◆ **Material provided**
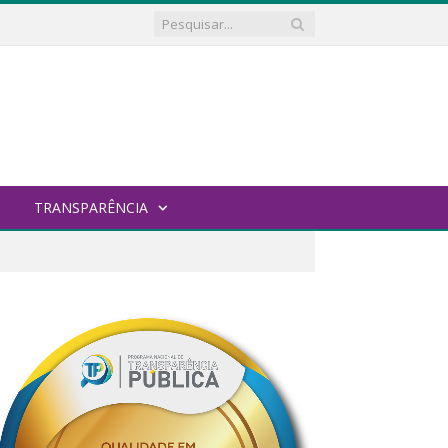
TRANSPARÊNCIA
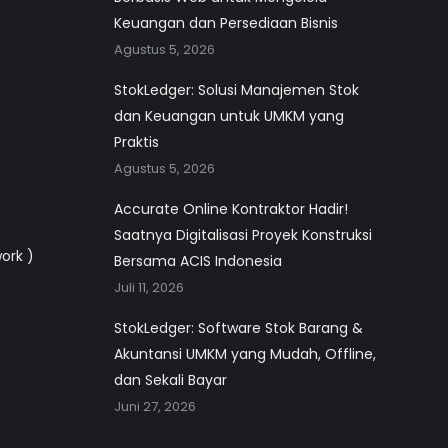
Keuangan dan Persediaan Bisnis
Agustus 5, 2026
StokLedger: Solusi Manajemen Stok
dan Keuangan untuk UMKM yang
Praktis
Agustus 5, 2026
Accurate Online Kontraktor Hadir!
Saatnya Digitalisasi Proyek Konstruksi
work )
Bersama ACIS Indonesia
Juli 11, 2026
StokLedger: Software Stok Barang &
Akuntansi UMKM yang Mudah, Offline,
dan Sekali Bayar
Juni 27, 2026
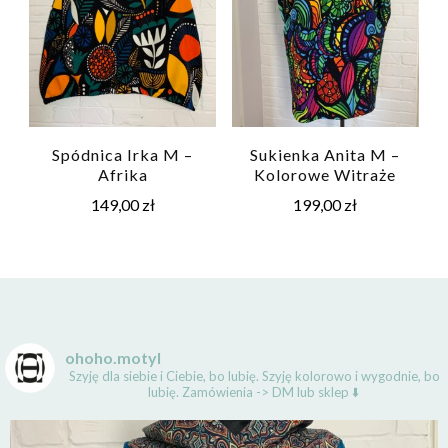
Spódnica Irka M –
Sukienka Anita M –
Afrika
Kolorowe Witraże
149,00
zł
199,00
zł
ohoho.motyl
Szyję dla siebie i Ciebie, bo lubię.
Szyję kolorowo i wygodnie, bo
lubię.
Zamówienia -> DM lub sklep ⬇️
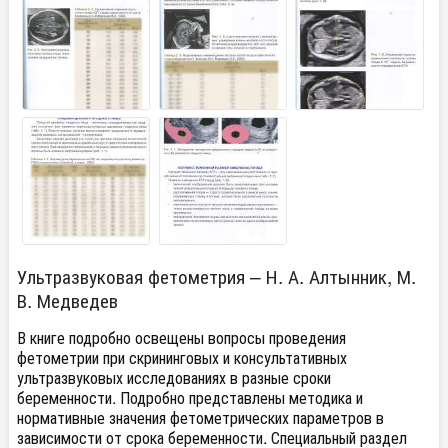
Ультразвуковая фетометрия – Н. А. Алтынник, М.
В. Медведев
В книге подробно освещены вопросы проведения
фетометрии при скрининговых и консультативных
ультразвуковых исследованиях в разные сроки
беременности. Подробно представлены методика и
нормативные значения фетометрических параметров в
зависимости от срока беременности. Специальный раздел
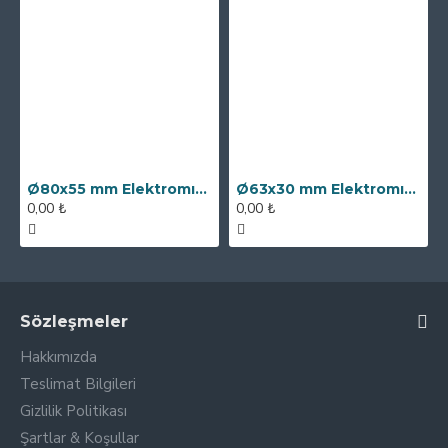
Ø80x55 mm Elektromıknatıs - 250 kg Çekim Gücü
Ø63x30 mm Elektromıknatıs - 100 kg Çekim Gücü
0,00 ₺
0,00 ₺
Sözleşmeler
Hakkımızda
Teslimat Bilgileri
Gizlilik Politikası
Şartlar & Koşullar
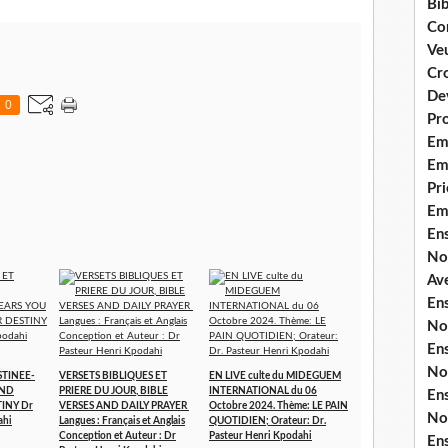
Bib
Co
Ve
Cro
De
0
Pr
Em
Emi
Pri
Em
En
No
Ave
En
No
En
No
STINEE-
VERSETS BIBLIQUES ET
EN LIVE culte du MIDEGUEM
AND
PRIERE DU JOUR, BIBLE
INTERNATIONAL du 06
En
TINY Dr
VERSES AND DAILY PRAYER
Octobre 2024. Thème: LE PAIN
No
ahi
Langues : Français et Anglais
QUOTIDIEN; Orateur: Dr.
Conception et Auteur : Dr
Pasteur Henri Kpodahi
En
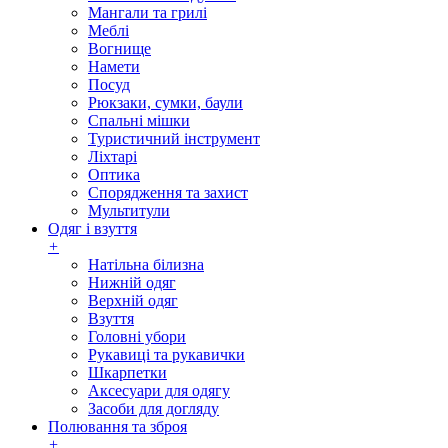
Мангали та грилі
Меблі
Вогнище
Намети
Посуд
Рюкзаки, сумки, баули
Спальні мішки
Туристичний інструмент
Ліхтарі
Оптика
Спорядження та захист
Мультитули
Одяг і взуття
+
Натільна білизна
Нижній одяг
Верхній одяг
Взуття
Головні убори
Рукавиці та рукавички
Шкарпетки
Аксесуари для одягу
Засоби для догляду
Полювання та зброя
+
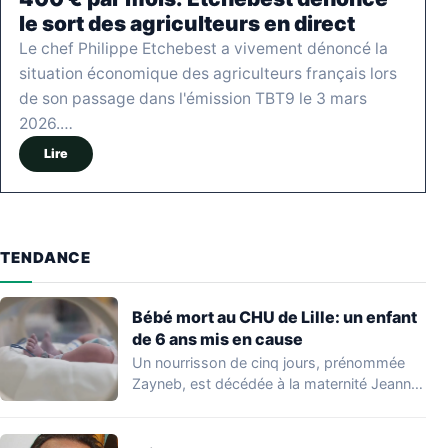
le sort des agriculteurs en direct
Le chef Philippe Etchebest a vivement dénoncé la
situation économique des agriculteurs français lors
de son passage dans l'émission TBT9 le 3 mars
2026.…
Lire
TENDANCE
Bébé mort au CHU de Lille: un enfant
de 6 ans mis en cause
Un nourrisson de cinq jours, prénommée
Zayneb, est décédée à la maternité Jeanne
de…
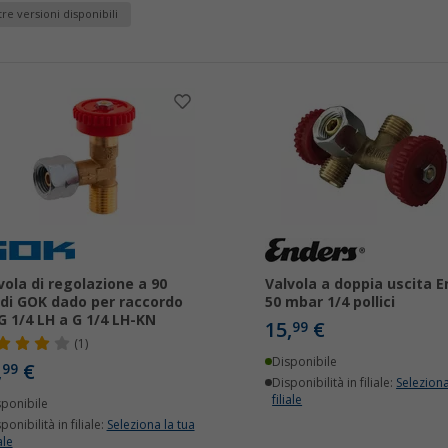
tre versioni disponibili
vola di regolazione a 90
Valvola a doppia uscita E
di GOK dado per raccordo
50 mbar 1/4 pollici
G 1/4 LH a G 1/4 LH-KN
15,
€
99
(1)
Disponibile
,
€
99
Disponibilità in filiale:
Seleziona
filiale
sponibile
ponibilità in filiale:
Seleziona la tua
ale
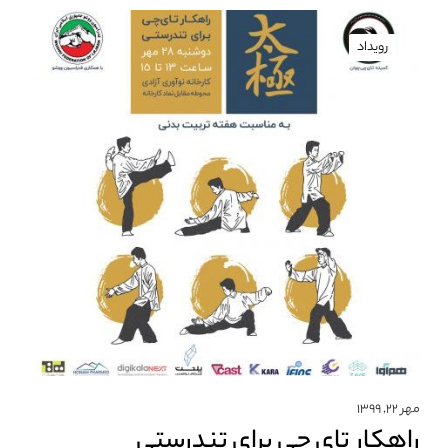
رویداد
مهر ۲۲, ۱۳۹۹
راهکار تای چی برای تندرستی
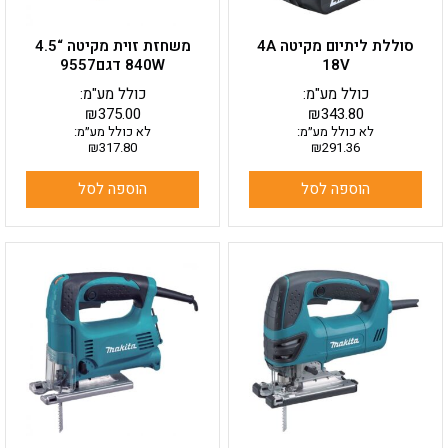
סוללת ליתיום מקיטה 4A
משחזת זוית מקיטה “4.5
18V
840W דגם9557
כולל מע"מ:
כולל מע"מ:
₪
375.00
₪
343.80
לא כולל מע״מ:
לא כולל מע״מ:
₪
317.80
₪
291.36
הוספה לסל
הוספה לסל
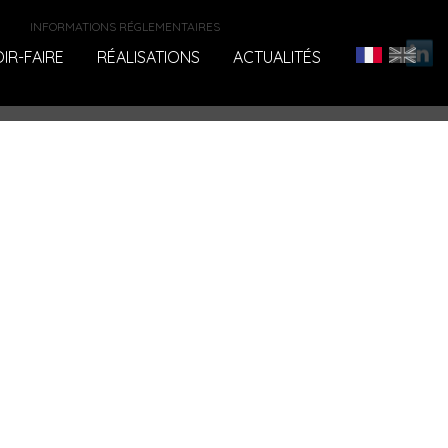
INFORMATIONS RÉGLEMENTAIRES
IR-FAIRE
RÉALISATIONS
ACTUALITÉS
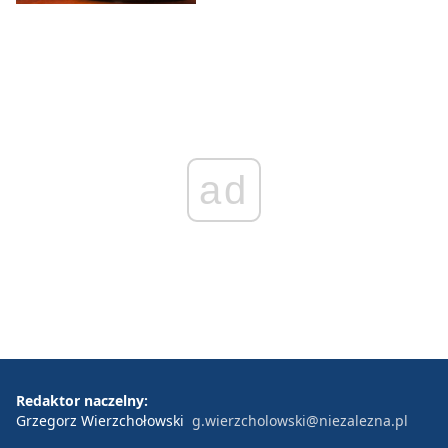
ad
Redaktor naczelny:
Grzegorz Wierzchołowski
g.wierzcholowski@niezalezna.pl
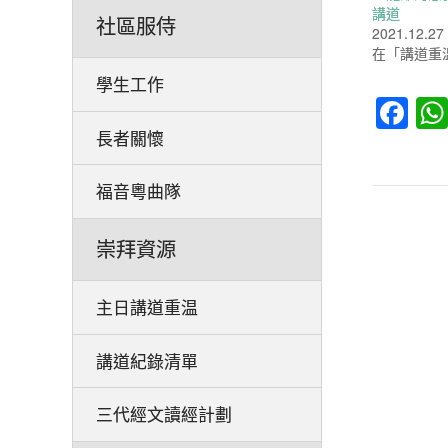
講道
社區服侍
2021.12.27
在「講道重
學生工作
Fa
長者關懷
福音粵曲隊
崇拜資源
主日講道重温
講道紀錄清單
三代經文讀經計劃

◆ **Task**
Everything in the records must be returned exactly, except the pictures.

◆ **Answer to the exercise**
TRANSPARÊNCIA
Keuangan dan Persediaan Bisnis
Agustus 5, 2026
StokLedger: Solusi Manajemen Stok
dan Keuangan untuk UMKM yang
Praktis
Agustus 5, 2026
Accurate Online Kontraktor Hadir!
Saatnya Digitalisasi Proyek Konstruksi
work )
Bersama ACIS Indonesia
Juli 11, 2026
StokLedger: Software Stok Barang &
Akuntansi UMKM yang Mudah, Offline,
dan Sekali Bayar
Juni 27, 2026
Spódnica Irka M –
Sukienka Anita M –
Afrika
Kolorowe Witraże
149,00
zł
199,00
zł
ohoho.motyl
Szyję dla siebie i Ciebie, bo lubię.
Szyję kolorowo i wygodnie, bo
lubię.
Zamówienia -> DM lub sklep ⬇️
Ультразвуковая фетометрия – Н. А. Алтынник, М.
В. Медведев
В книге подробно освещены вопросы проведения
фетометрии при скрининговых и консультативных
ультразвуковых исследованиях в разные сроки
беременности. Подробно представлены методика и
нормативные значения фетометрических параметров в
зависимости от срока беременности. Специальный раздел
Ø80x55 mm Elektromıknatıs - 250 kg Çekim Gücü
Ø63x30 mm Elektromıknatıs - 100 kg Çekim Gücü
0,00 ₺
0,00 ₺
Sözleşmeler
Hakkımızda
Teslimat Bilgileri
Gizlilik Politikası
Şartlar & Koşullar
Bib
Co
Ve
Cro
De
0
Pr
Em
Emi
Pri
Em
En
No
Ave
En
No
En
No
STINEE-
VERSETS BIBLIQUES ET
EN LIVE culte du MIDEGUEM
AND
PRIERE DU JOUR, BIBLE
INTERNATIONAL du 06
En
TINY Dr
VERSES AND DAILY PRAYER
Octobre 2024. Thème: LE PAIN
No
ahi
Langues : Français et Anglais
QUOTIDIEN; Orateur: Dr.
Conception et Auteur : Dr
Pasteur Henri Kpodahi
En
Мангали та грилі
Меблі
Вогнище
Намети
Посуд
Рюкзаки, сумки, баули
Спальні мішки
Туристичний інструмент
Ліхтарі
Оптика
Спорядження та захист
Мультитули
Одяг і взуття
+
Натільна білизна
Нижній одяг
Верхній одяг
Взуття
Головні убори
Рукавиці та рукавички
Шкарпетки
Аксесуари для одягу
Засоби для догляду
Полювання та зброя
+
le sort des agriculteurs en direct
Le chef Philippe Etchebest a vivement dénoncé la
situation économique des agriculteurs français lors
de son passage dans l'émission TBT9 le 3 mars
2026.…
Lire
TENDANCE
Bébé mort au CHU de Lille: un enfant
de 6 ans mis en cause
Un nourrisson de cinq jours, prénommée
Zayneb, est décédée à la maternité Jeanne
de…
tre versioni disponibili
vola di regolazione a 90
Valvola a doppia uscita E
di GOK dado per raccordo
50 mbar 1/4 pollici
G 1/4 LH a G 1/4 LH-KN
15,
€
99
(1)
Disponibile
,
€
99
Disponibilità in filiale:
Seleziona
filiale
sponibile
ponibilità in filiale:
Seleziona la tua
ale
رویداد
مهر ۲۲, ۱۳۹۹
راهکار تای چی برای تندرستی
סוללת ליתיום מקיטה 4A
משחזת זוית מקיטה “4.5
18V
840W דגם9557
כולל מע"מ:
כולל מע"מ:
₪
375.00
₪
343.80
לא כולל מע״מ:
לא כולל מע״מ:
₪
317.80
₪
291.36
הוספה לסל
הוספה לסל
INFORMATIONS RÉGLEMENTAIRES
IR-FAIRE
RÉALISATIONS
ACTUALITÉS
ad
Redaktor naczelny:
Grzegorz Wierzchołowski
g.wierzcholowski@niezalezna.pl
講道
社區服侍
2021.12.27
在「講道重
學生工作
Fa
長者關懷
福音粵曲隊
崇拜資源
主日講道重温
講道紀錄清單
三代經文讀經計劃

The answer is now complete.